Чушь. В смерти нет ничего красивого, философского и прочего, о чем так любят живописать поэты. Наверное, у них это и получается настолько притягательно, потому что они, не видевшие смерти, пишут для тех, кто тоже ее не видел.

Я в их число не входила. И мне казалось странным, что Элая могла заинтересовать подобная дребедень. В былые времена он ходил вместе со старшим братом в военные походы. Да и написал бы он даже лучше, хоть и не особенно талантлив. Может, заметил популярность стишков и захотел проверить, что же в них такого?

Убрав книжку, я обнаружила, что рядом мнется управляющий.

– Еще шербета? – голосом слаще самого напитка спросил он.

– Лучше сразу говори, в чем дело, – посоветовала я, чувствуя себя слишком уставшей, чтобы играть в обычные игры.

– Новый раб, госпожа… Его помыли, одели и выделили ему комнату еще вчера.

– Комнату? – переспросила я.

Вроде бы я ни о чем таком не распоряжалась. Аштар – необычный раб, но личная комната – это чересчур хорошо для кого-то, кто носит ошейник. Как бы не поползли ненужные слухи.

– Простите, госпожа. Это не то чтобы нарочно вышло. Никто из других слуг не захотел, чтобы к ним подселили дроу. Они… они боятся спать, когда он рядом, – промямлил Кидат.

Пальцы сами выстукали ритм по подлокотнику широкого кресла. Тук-тук, тук, тук-тук… Где же я его слышала? Вспомнить не получалось.

– Ладно, пусть будет комната, – неохотно согласилась я. Тревожить весь дом из-за одного дроу тоже плохо. – Что-то еще?

– Вы не распорядились насчет того, чем ему заниматься, пока он не в мастерской.

– И что? – не поняла я. – Ты не смог найти ему дело? В доме еще десяток рабов. Ты же как-то управляешься с другими.

– Они люди, госпожа! – Кидат виновато склонился. – Они совсем иначе себя ведут, с ними и говорить проще. А этот… Он опять сел, сидит второй день на одном месте и даже не шевелится. Повторяет, как попугай, что он ваш раб, что никаких приказов вы ему не отдавали и что он не сдвинется, пока вы что-нибудь не прикажете.

Я в изумлении наблюдала за управляющим. Уж кем-кем, а дураком или слабаком он не был и всегда сам решал такие проблемы. Более того, первые полгода после смерти моих родителей, пока я возвращалась домой из Хелсаррета и пыталась разобраться в ведении хозяйства, им управлял, по сути, один Кидат. И делал это замечательно, поэтому я никогда не боялась оставить все на него.

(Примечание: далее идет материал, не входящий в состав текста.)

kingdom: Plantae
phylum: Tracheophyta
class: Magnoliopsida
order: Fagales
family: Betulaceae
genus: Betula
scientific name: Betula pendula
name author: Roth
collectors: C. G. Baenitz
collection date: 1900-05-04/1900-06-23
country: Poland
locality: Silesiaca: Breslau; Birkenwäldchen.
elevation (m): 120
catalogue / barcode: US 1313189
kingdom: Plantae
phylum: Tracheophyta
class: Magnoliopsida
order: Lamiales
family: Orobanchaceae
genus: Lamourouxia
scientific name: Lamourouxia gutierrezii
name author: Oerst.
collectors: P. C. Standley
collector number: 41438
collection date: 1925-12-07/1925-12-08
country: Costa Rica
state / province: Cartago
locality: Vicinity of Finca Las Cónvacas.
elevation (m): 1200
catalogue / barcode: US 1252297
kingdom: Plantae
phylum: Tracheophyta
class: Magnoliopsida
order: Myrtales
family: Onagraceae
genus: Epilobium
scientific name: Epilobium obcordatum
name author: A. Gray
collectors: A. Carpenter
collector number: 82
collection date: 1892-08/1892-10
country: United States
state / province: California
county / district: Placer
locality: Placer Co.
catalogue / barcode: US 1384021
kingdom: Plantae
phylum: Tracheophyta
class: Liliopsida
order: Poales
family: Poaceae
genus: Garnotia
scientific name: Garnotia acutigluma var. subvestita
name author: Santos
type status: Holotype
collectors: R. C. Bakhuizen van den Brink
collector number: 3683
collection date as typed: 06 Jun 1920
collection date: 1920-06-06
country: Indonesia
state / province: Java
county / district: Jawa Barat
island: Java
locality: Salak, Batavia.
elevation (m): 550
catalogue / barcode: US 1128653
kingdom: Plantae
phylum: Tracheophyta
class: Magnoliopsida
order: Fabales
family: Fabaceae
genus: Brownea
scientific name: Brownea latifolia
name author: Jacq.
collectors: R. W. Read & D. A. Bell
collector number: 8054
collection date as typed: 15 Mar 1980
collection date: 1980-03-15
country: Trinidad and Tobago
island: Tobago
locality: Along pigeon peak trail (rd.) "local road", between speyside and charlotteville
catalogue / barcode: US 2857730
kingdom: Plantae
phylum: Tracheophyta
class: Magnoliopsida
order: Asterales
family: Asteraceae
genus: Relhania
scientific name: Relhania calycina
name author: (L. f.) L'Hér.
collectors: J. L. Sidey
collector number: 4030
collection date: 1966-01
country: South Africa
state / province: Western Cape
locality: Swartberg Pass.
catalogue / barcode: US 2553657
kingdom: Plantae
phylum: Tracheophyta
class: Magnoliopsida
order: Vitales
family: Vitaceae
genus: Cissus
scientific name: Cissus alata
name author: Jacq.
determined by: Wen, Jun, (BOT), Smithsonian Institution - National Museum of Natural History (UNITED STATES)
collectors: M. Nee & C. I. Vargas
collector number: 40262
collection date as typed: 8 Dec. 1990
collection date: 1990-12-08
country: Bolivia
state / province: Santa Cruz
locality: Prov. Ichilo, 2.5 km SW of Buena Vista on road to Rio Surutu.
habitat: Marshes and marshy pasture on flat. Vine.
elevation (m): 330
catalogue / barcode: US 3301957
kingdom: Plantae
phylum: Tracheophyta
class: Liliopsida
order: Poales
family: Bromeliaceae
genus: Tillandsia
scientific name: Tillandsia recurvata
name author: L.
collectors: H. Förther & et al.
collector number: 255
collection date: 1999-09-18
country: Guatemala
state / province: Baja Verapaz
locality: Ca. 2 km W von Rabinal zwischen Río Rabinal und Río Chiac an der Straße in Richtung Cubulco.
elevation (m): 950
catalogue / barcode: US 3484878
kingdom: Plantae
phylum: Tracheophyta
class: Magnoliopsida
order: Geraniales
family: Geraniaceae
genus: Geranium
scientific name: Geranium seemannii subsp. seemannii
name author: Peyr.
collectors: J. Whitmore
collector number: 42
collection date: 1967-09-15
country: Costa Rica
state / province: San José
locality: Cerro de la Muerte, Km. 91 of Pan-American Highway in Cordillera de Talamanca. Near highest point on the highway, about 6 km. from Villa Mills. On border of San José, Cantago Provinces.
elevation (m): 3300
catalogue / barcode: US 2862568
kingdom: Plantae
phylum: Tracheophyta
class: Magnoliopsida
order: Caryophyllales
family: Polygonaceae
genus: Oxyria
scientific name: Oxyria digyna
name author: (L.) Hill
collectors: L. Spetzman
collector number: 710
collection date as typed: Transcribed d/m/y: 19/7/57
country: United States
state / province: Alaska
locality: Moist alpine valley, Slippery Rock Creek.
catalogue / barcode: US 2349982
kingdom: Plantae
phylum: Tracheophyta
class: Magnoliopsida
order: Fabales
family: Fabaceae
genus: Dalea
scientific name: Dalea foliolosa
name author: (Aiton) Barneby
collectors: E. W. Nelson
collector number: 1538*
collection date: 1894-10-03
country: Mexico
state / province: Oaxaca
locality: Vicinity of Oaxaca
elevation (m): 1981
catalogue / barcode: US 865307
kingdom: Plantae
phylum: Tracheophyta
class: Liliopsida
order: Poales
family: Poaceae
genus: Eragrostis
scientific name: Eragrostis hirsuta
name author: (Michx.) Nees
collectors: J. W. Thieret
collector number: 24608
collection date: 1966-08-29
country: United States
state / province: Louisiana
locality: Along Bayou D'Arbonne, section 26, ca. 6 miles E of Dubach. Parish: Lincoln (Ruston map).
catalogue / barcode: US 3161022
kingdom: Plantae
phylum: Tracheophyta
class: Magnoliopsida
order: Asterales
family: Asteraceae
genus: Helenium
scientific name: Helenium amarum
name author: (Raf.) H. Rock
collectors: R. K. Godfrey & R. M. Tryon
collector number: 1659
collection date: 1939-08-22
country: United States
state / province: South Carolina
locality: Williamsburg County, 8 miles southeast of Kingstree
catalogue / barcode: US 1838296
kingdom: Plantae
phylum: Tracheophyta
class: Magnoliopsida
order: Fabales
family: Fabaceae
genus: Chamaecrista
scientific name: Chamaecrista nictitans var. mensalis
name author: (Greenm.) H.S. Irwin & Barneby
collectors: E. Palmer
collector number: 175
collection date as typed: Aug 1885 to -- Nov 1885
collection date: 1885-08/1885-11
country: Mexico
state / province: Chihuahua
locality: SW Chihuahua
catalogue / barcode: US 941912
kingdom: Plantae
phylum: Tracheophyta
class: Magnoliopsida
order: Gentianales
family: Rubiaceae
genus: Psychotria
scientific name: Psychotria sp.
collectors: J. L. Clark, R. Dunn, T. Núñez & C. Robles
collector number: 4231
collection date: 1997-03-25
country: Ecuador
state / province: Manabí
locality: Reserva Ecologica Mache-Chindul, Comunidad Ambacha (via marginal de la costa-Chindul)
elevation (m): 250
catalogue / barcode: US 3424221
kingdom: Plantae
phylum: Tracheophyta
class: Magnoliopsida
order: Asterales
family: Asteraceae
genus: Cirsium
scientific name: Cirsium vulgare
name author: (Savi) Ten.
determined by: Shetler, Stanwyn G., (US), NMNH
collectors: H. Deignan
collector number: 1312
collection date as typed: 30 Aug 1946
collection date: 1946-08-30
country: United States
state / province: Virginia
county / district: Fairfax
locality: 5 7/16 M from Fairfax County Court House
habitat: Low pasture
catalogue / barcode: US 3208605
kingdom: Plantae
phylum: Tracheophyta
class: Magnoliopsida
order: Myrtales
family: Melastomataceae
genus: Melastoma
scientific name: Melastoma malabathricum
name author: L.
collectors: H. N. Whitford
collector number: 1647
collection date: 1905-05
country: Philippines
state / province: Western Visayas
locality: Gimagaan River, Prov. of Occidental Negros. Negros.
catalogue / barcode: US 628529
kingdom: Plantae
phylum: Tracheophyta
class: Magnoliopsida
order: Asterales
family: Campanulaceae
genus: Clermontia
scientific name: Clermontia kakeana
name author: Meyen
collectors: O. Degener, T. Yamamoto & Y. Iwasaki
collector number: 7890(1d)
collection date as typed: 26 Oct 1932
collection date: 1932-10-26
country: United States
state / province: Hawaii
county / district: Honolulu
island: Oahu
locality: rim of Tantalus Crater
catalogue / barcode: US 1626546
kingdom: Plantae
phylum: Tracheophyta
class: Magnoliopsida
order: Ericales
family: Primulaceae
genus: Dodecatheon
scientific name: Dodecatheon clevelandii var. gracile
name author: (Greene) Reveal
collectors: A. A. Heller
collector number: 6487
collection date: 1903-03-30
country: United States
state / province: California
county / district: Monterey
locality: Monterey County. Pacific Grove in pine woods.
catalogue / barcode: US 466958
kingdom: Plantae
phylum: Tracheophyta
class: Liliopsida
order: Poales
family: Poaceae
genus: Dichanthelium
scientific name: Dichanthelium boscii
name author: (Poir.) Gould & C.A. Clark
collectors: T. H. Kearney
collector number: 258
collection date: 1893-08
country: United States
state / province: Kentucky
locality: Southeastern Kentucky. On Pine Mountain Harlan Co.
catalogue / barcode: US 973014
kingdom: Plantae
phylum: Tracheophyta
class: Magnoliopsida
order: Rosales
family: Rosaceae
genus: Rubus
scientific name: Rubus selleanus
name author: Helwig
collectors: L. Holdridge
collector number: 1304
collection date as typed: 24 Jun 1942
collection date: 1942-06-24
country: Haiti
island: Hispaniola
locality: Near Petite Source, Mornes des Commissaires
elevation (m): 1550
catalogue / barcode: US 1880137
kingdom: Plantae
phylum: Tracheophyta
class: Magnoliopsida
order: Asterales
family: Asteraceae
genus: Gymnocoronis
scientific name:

– Последний раб, которого мы купили… Забыла, как его, – я рассеянно помахала рукой, – который сейчас на дальней плантации. Он тоже был упрямцем, и ты его быстро построил. Что сейчас не так?

– Тому, предыдущему, было достаточно пригрозить. А этому… – Кидат поднял на меня страдальческий взгляд. – Госпожа, ну какой из генерала темных эльфов раб? Он так смотрит в ответ, что сердце в пятки ухает. Его все боятся. Даже стражники.